Problem to solve
If a line in the entries below contains the word "Profile", it counts; report how many such lines there are, and only that number.

Stored dataset items
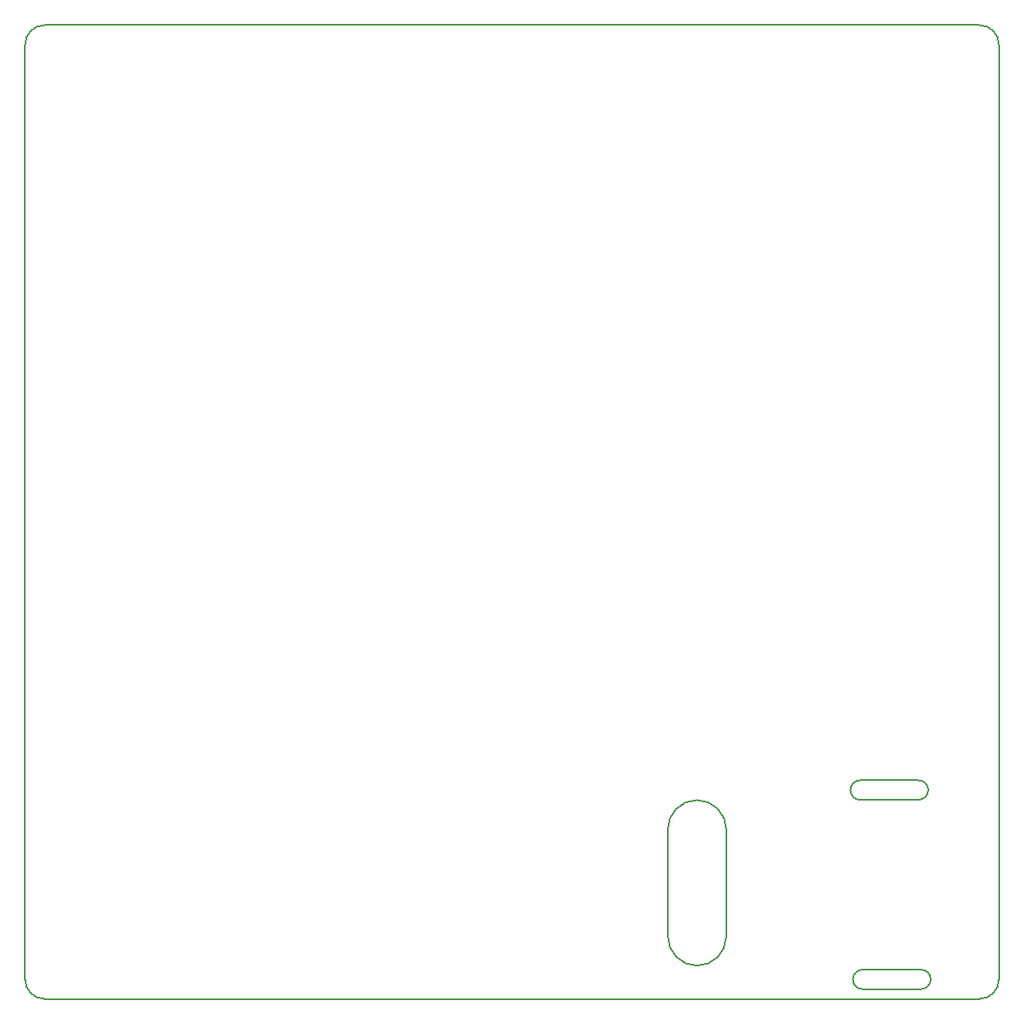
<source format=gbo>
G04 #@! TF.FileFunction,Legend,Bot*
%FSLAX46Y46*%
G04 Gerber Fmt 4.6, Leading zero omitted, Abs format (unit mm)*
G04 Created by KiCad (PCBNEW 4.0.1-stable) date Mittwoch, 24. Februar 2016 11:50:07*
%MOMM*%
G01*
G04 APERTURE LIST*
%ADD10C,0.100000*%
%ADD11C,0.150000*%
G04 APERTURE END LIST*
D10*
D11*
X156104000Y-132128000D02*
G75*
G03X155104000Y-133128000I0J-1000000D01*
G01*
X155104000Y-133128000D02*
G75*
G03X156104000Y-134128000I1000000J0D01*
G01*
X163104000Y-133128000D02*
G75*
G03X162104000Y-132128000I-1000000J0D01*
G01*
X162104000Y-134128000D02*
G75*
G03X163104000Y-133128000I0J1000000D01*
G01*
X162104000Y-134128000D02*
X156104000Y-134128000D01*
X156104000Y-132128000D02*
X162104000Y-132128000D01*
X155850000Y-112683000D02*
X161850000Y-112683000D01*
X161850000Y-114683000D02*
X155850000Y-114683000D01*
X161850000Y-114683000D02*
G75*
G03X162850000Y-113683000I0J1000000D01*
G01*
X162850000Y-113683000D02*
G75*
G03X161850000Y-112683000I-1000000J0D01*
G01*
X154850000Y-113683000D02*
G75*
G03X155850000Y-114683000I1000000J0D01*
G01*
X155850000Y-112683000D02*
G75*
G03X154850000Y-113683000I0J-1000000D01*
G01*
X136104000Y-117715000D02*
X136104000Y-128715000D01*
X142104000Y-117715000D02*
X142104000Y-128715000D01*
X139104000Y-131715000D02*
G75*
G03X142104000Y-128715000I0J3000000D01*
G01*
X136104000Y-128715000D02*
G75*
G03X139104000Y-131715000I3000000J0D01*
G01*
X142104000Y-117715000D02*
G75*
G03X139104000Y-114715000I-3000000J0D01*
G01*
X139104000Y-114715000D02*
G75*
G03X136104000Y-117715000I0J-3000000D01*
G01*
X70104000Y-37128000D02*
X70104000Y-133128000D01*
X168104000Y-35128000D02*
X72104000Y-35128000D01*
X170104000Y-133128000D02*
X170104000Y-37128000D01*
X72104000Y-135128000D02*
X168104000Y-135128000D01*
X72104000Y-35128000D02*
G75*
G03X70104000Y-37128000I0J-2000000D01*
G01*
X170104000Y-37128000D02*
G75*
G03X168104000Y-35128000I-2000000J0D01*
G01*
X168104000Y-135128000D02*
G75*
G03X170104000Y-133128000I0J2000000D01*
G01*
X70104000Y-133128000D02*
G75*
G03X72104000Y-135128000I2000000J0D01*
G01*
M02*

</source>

...

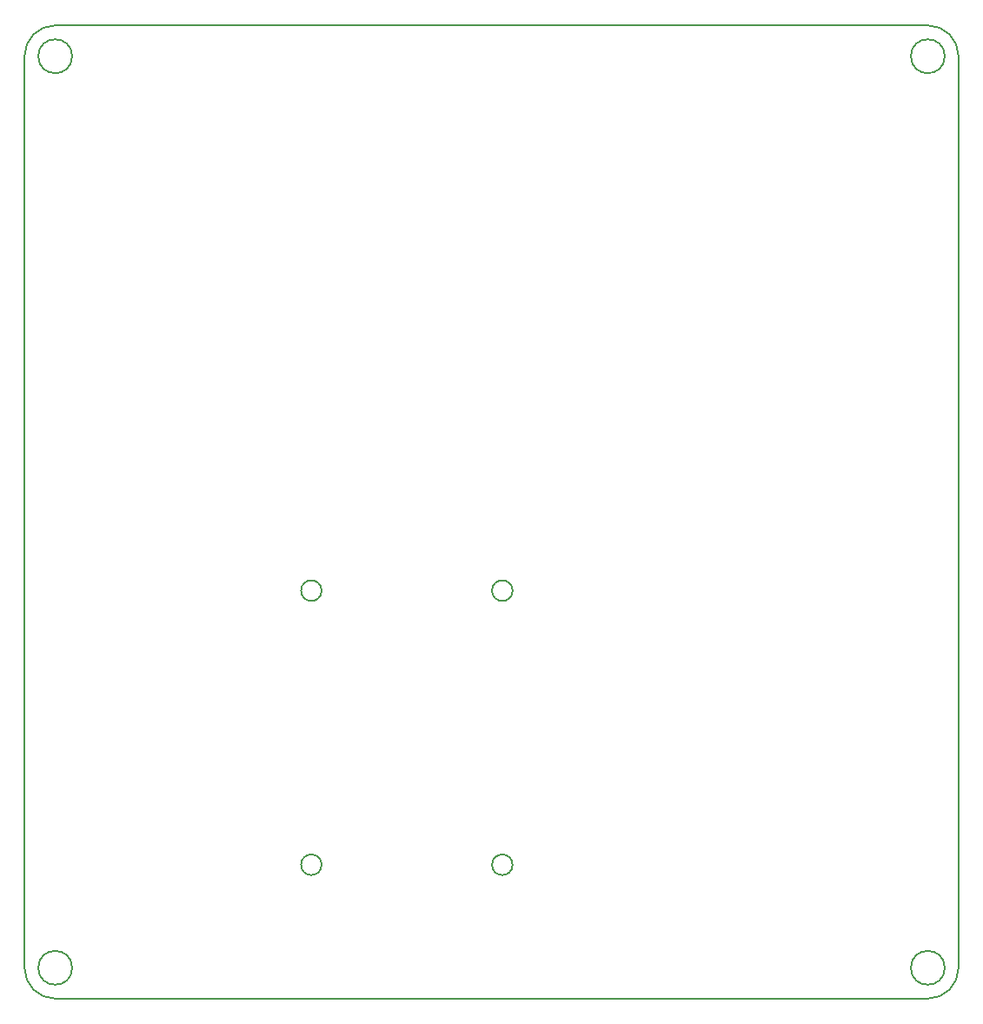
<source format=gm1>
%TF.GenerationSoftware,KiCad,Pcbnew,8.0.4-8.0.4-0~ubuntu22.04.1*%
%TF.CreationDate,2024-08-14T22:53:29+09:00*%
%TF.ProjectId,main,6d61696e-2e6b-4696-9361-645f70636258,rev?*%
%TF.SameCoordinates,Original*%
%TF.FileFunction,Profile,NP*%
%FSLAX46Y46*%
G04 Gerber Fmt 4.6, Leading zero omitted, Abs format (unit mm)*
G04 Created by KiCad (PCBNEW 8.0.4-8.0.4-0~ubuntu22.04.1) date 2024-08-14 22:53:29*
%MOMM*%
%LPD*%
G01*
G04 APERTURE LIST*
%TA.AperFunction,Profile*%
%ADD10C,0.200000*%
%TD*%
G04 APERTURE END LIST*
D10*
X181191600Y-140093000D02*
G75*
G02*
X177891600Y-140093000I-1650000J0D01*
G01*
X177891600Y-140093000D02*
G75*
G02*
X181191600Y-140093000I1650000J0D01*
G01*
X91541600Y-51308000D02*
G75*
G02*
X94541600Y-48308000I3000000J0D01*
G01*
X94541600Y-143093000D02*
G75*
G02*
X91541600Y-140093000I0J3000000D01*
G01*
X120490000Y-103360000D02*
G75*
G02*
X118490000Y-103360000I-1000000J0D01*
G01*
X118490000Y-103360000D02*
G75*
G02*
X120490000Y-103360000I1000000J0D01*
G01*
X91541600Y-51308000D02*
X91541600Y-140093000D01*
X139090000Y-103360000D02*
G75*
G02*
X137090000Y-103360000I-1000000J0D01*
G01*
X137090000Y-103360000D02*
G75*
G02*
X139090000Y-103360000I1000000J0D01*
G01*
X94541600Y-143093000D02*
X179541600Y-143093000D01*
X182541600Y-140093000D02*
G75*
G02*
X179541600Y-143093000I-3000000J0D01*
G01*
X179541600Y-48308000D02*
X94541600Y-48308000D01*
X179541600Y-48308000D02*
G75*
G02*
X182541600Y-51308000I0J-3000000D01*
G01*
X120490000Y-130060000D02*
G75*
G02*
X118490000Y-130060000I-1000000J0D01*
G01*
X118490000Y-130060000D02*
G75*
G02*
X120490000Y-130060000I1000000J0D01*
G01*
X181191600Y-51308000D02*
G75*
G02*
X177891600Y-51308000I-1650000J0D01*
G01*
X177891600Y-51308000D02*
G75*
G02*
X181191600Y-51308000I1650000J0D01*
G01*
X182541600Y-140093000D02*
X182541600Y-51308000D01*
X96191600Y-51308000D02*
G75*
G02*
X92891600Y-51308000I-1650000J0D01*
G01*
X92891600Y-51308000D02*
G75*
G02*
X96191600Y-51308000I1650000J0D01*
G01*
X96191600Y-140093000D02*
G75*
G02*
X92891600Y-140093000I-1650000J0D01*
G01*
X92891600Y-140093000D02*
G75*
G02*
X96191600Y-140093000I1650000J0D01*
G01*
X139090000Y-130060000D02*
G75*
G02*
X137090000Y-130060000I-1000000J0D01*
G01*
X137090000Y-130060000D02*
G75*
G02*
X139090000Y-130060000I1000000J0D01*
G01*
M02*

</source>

Solution to this problem
2